▶ _PASSAGE FOR REVIEW_
A Russian-backed hacking group has tried to steal COVID-19-related vaccine research in Canada, the U.K. and the U.S., according to intelligence agencies in all three countries.
The Communications Security Establishment (CSE), responsible for Canada’s foreign signals intelligence, said APT29 — also known as Cozy Bear and the Dukes — is behind the malicious activity.
The group “almost certainly operates as part of Russian intelligence services,” the CSE said in a statement released Thursday morning in co-ordination with its international counterparts, an allegation the Kremlin immediately denied.
When asked if the malicious hits were successful and what facilities in Canada were targeted, a spokesperson said the CSE is generally “not able to comment on, or confirm details about specific cybersecurity incidents.”
“These malicious cyber activities were very likely undertaken to steal information and intellectual property relating to the development and testing of COVID-19 vaccines, and serve to hinder response efforts at a time when health-care experts and medical researchers need every available resource to help fight the pandemic,” the CSE statement says.
The three targeted countries said the Russian actors have been using custom malware known as WellMess and WellMail to attack a number of organizations globally during the pandemic.
In May, the CSE said authorities were investigating possible security breaches at Canadian organizations doing COVID-19-related research but did not say who was behind the attacks and where they were coming from.
The agency has been warning since the start of the crisis that Canadian intellectual property linked to the pandemic is a “valuable target” for state-sponsored actors.
U.K. Foreign Secretary Dominic Raab tweeted that his government stands with Canada and the U.S. “against the reckless actions of Russia’s intelligence services, who we have exposed today for committing cyber attacks against those working on a COVID-19 vaccine.”

▶ _DATA SECTION_
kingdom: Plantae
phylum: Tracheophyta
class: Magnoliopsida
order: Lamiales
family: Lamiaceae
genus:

▶ _TO DO_
a - Answer these questions from the article on hacking of COVID-19 vaccine research, one line each, marked (i), (ii), (iii):
(i) What custom malware have the Russian actors been using?
(ii) Which agency is responsible for Canada's foreign signals intelligence?
(iii) Who tweeted that his government stands with Canada and the U.S.?
b - Translate this sentence from the article on hacking of COVID-19 vaccine research into French: "The agency has been warning since the start of the crisis that Canadian intellectual property linked to the pandemic is a “valuable target” for state-sponsored actors."
c - Summarize the article on hacking of COVID-19 vaccine research in two sentences.

▶ _NUMBERED ANSWERS_
a -
(i) WellMess and WellMail
(ii) The Communications Security Establishment (CSE)
(iii) U.K. Foreign Secretary Dominic Raab

b - L'agence avertit depuis le début de la crise que la propriété intellectuelle canadienne liée à la pandémie est une « cible précieuse » pour des acteurs soutenus par des États.

c - Intelligence agencies in Canada, the U.K. and the U.S. say the Russian-backed hacking group APT29 tried to steal COVID-19 vaccine research in all three countries, using custom malware known as WellMess and WellMail. Canada's CSE said the group almost certainly operates as part of Russian intelligence services, an allegation the Kremlin immediately denied.